Why Paterson Matters

A National Park for the 21st Century

Millions of Americans who feel little or no connection with our national parks and the Founding Fathers will find much greater meaning within Paterson’s authenticity and diversity. Professor John Hope Franklin, an ardent supporter of the Paterson National Park during the last years of his life, had chaired the National Park System Advisory Board and helped author its report, Rethinking the National Parks for the 21st Century, which urged the Park Service to place a high priority on sites, themes, and stories not well represented in the National Park System–particularly African American history, arts and literature, and social movements. Each of these themes finds expression in Paterson near the Great Falls.
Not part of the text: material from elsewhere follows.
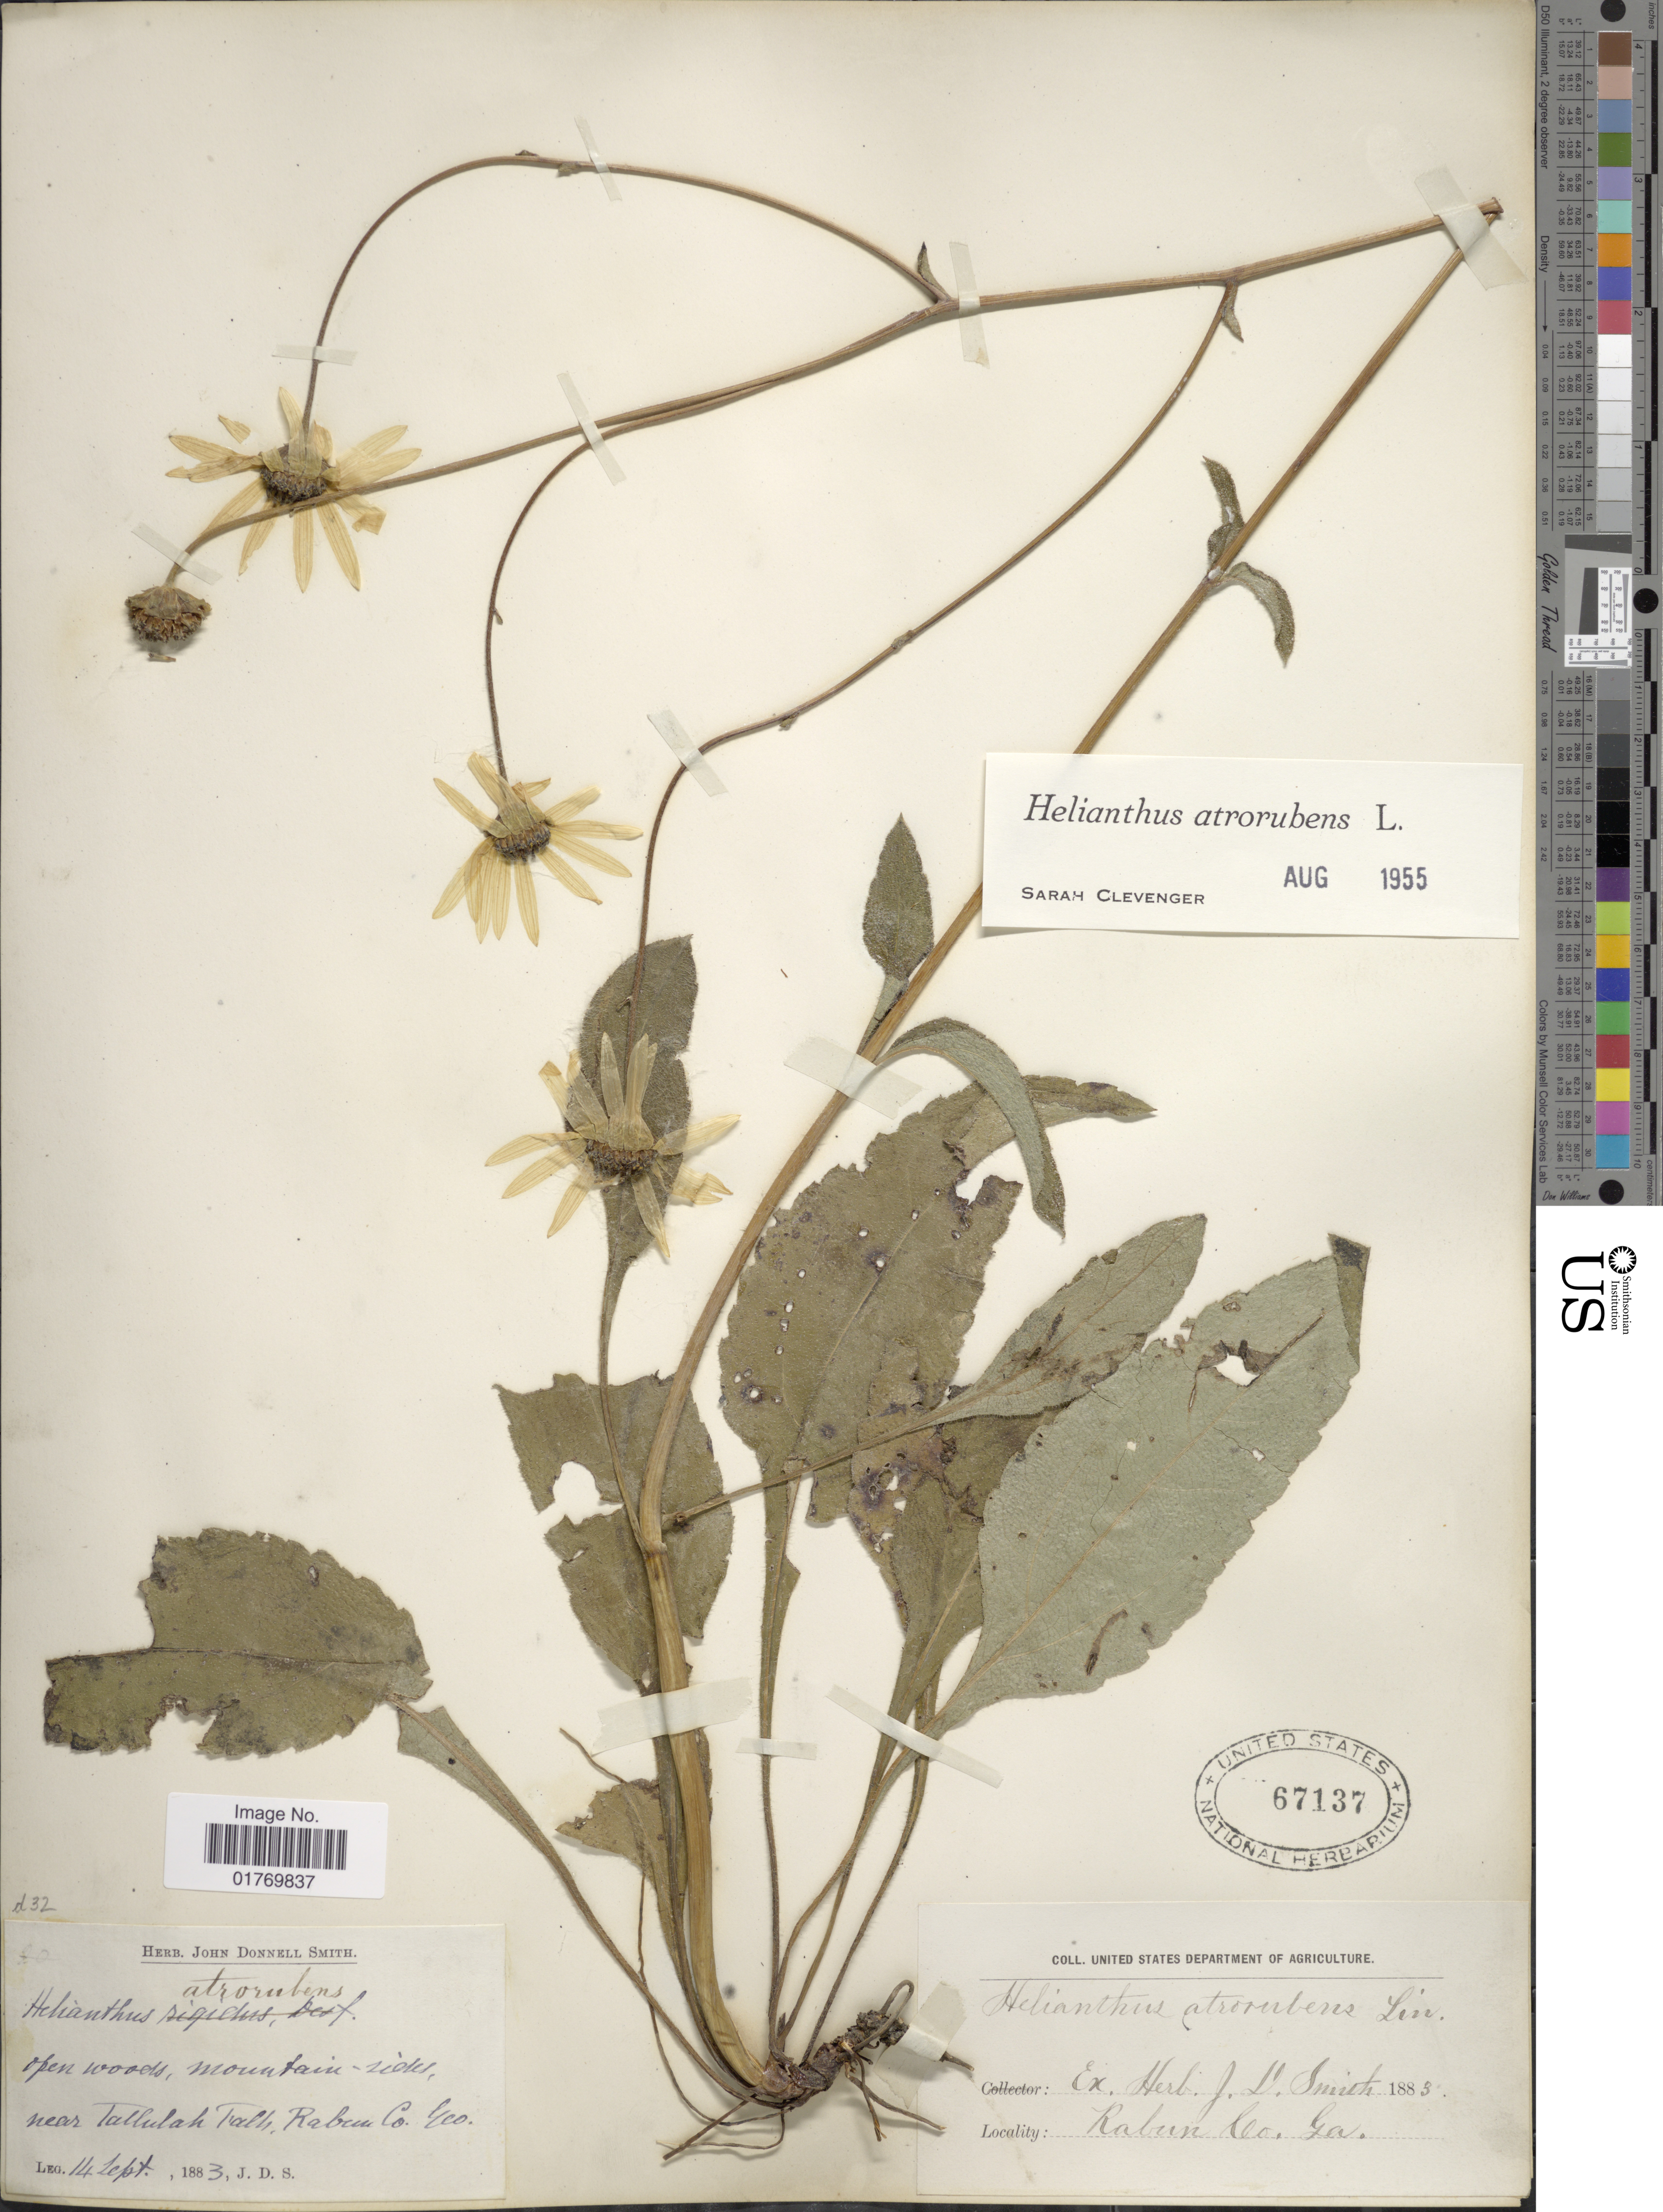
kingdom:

In 1792, our first Secretary of Treasury, Alexander Hamilton, announced that at the Great Falls in New Jersey he would found the City of Paterson to jumpstart his strategy to secure the new nation’s economic independence and begin transforming a rural agrarian society based in slavery into a modern economy based in freedom. At the Great Falls, then the nation’s most powerful waterfall, Hamilton began the implementation of his far-reaching plan to achieve the economic independence that secured America’s future and launched the American dream.

Hamilton alone among America’s Founders championed the spirit of enterprise and opportunity that would transform a Third World nation into the greatest economic power ever known. We live today in the economic world Hamilton envisioned and—starting at the Great Falls in Paterson—played a major role in creating.